And she promptly dissolved into whimpering little sobs. The tiniest shred of sympathy I had for her was gone, but I wasn’t getting anywhere with her being my usual charming self.
“Look, I know I’m being harsh, but I need your help. I need information only you have, Violet. Help me help you.”
It wasn’t a lie. Any exculpatory evidence I found would go straight to Boyd. Unless that evidence pointed to Seth and then … then I’d deal with it when I had to.
“He was friends with a guy named Mark. I didn’t like him. He was mean. He gave me the creeps.”
I had to wonder what qualified Mark as mean if she loved a guy who smacked her around. Nothing I was comfortable with came to mind.
“Mean? Mean to you?”
“To Joe. Joe didn’t like to have his friends over much. And after they left, he would get mean too. He wasn’t always mean, you know. Sometimes he was nice.”
Defending her abuser even though he was a dead man or defending herself for staying with him even though he hurt her? I didn’t care. It made sense that feeling small around Mark would have made Joe treat Violet even worse. I had never understood men like that—I’d seen too many examples of real men, who didn’t need an ego boost from smacking around someone smaller and weaker.
“Did Mark drive a big silver pickup truck?”
She gasped softly. Had she really thought her grandfather wouldn’t tell me?
“The one time Joe had his friends over I stayed upstairs while they watched a football game downstairs. Joe told me to keep my mouth shut and stay out of their way.”
It would have been a little too convenient to be able to wrap up the case like that. Silver truck at scene, Mark drives silver truck, ergo I have not had sex with a multiple murderer. He’d just committed the one murder. I don’t know why I thought that would be any better.

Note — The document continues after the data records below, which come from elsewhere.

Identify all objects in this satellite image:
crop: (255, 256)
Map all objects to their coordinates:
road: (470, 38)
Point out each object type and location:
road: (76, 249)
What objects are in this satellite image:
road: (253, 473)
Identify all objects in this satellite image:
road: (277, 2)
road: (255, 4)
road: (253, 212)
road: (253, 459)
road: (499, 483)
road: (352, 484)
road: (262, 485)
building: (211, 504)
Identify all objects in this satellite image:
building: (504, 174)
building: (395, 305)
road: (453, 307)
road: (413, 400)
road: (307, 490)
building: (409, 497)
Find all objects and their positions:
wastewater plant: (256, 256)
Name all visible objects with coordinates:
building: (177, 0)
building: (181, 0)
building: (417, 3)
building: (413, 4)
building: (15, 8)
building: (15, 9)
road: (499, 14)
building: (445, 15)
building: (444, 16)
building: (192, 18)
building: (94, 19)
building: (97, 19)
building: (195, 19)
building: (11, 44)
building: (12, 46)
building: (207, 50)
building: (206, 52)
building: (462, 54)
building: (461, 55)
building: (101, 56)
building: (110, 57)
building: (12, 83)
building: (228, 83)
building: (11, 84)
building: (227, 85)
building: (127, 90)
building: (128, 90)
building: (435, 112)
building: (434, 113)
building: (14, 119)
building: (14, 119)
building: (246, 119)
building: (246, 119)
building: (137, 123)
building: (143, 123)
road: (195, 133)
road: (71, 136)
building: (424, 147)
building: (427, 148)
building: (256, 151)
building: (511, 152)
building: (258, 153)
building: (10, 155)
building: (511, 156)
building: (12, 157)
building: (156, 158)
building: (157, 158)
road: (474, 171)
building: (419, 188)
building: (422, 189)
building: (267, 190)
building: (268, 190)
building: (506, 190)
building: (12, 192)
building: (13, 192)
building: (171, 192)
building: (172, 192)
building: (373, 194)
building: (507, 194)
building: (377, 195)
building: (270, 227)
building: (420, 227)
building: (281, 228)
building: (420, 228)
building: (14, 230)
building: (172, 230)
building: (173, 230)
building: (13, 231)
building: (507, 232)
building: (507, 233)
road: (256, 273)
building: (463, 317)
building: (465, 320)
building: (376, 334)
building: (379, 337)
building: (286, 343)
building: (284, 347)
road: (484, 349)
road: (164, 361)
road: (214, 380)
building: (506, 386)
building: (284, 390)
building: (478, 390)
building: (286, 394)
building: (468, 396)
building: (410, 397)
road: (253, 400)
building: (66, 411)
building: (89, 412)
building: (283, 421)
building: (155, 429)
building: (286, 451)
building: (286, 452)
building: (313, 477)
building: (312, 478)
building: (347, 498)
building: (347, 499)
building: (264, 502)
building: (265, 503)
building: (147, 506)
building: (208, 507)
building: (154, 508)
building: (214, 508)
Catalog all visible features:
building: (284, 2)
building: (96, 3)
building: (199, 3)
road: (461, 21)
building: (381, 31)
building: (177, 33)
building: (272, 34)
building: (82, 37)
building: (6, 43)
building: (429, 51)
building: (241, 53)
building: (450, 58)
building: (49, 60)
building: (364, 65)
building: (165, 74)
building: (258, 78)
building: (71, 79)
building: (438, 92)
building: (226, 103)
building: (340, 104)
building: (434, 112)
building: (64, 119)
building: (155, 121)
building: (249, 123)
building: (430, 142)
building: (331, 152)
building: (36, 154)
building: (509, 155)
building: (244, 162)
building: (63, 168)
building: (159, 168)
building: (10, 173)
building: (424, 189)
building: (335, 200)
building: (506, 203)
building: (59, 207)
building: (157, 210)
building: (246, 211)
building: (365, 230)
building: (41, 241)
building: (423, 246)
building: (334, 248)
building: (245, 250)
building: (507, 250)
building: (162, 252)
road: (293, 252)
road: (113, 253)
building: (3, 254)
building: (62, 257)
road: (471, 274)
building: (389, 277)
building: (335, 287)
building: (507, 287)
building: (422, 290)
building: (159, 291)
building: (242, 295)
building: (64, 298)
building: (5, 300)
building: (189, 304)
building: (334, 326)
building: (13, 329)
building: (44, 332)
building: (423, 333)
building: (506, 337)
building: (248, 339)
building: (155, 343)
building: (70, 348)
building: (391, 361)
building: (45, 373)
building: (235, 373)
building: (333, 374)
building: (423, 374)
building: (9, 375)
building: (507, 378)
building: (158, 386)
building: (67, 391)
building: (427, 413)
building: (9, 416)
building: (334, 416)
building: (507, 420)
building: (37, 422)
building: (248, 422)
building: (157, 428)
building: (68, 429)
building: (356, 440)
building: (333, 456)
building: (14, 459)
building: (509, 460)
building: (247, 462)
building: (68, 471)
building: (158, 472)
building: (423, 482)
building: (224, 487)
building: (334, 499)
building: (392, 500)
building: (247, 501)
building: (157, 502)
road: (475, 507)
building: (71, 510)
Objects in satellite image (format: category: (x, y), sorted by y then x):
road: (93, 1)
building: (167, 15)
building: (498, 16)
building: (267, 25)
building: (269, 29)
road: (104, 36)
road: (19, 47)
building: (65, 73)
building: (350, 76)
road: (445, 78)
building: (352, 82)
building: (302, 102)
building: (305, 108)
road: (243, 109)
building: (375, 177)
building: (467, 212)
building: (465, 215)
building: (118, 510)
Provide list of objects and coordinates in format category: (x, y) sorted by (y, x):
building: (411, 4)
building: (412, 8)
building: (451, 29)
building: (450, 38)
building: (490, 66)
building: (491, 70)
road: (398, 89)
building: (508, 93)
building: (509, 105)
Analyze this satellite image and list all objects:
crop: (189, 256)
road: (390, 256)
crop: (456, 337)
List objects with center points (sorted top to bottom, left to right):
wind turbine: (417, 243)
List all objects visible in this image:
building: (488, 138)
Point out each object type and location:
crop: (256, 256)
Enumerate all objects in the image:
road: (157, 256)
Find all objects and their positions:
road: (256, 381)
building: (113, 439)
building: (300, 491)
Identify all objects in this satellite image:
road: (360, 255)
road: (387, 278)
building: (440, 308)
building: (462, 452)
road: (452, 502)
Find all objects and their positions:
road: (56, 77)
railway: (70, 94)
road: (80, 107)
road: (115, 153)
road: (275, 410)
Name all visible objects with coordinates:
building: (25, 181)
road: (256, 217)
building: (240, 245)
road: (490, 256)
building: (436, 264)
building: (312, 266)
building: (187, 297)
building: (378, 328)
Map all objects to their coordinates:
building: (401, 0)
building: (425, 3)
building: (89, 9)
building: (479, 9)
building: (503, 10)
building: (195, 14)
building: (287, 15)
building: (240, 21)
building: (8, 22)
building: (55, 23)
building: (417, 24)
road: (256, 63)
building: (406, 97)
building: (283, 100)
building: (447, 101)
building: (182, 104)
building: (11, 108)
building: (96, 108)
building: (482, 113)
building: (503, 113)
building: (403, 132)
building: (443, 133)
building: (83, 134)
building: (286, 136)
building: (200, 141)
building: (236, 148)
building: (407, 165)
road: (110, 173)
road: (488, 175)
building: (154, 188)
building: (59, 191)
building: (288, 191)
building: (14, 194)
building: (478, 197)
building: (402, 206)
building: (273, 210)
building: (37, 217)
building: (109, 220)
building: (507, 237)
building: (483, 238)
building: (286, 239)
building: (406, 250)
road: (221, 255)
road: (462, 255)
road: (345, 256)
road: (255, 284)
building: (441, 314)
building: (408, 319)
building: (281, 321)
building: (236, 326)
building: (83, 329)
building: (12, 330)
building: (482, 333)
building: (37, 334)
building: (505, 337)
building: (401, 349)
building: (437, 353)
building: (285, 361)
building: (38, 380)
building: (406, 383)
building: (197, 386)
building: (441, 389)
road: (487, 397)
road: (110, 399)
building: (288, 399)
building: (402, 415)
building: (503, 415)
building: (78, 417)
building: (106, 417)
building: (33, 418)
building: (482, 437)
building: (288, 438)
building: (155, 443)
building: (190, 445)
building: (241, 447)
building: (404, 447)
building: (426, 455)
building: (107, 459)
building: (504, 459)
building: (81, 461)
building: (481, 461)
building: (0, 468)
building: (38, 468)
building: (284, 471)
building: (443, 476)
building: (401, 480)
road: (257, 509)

“I heard Joe was doing some kind of manual labor. Was he working construction or as landscaper, maybe?”
“I’m not sure. He didn’t come home too dirty.”
So Joe wasn’t working one of the few jobs he was qualified for. Another dead end. Did this girl know anything about the man she’d been sleeping next to?
“Can you tell me anything that might help us find who did this so you can come home?”
Her voice was still soft but I heard strength in it too. “I want to help. I do. I just … I know lots of stuff but I’m not really sure if I know anything useful.”
“How about this? How about you go through your memories of any time he talked about his friends or his work. Any time he mentioned something about people he knew. Any mentions of what happened during his day. Write it all down, even if it seems unimportant. It could be the tiniest piece of information that makes a difference.”
“I can do that.” Her voice had grown stronger during the call. I wondered if everyone had been underestimating this girl. “Okay, I have to go now. My friend says—”
“No.” I stopped her before she could give me more information than I wanted to be responsible for. I hadn’t lied to Boyd yet and I didn’t want to start. “I don’t need to know. You’re safe and that’s all that matters. Call me at this same time in two days and give me your list okay?”
The hesitance was back in her voice when she answered, “I will.”
Mark was a good lead but I couldn’t let her off the phone without asking her what I desperately needed to know.
“One last question. Did Joe know a man named Seth?”
“Oh, yeah. Yeah! He came by the house once when Joe was out. He was nice.”
“Light hair, green eyes?”
“Yes, that’s the guy. He had a nice smile.”
So, to recap, Seth had broken into my office to read my case file on a murder he shouldn’t have known about, a pending charge for Accessory to Murder (which, let’s face it, was just a legal term for we have slightly less evidence than we’d need to prove he’s an actual killer) under an alias I knew was his, and I could place him both at the scene of a second murder and having known the victim.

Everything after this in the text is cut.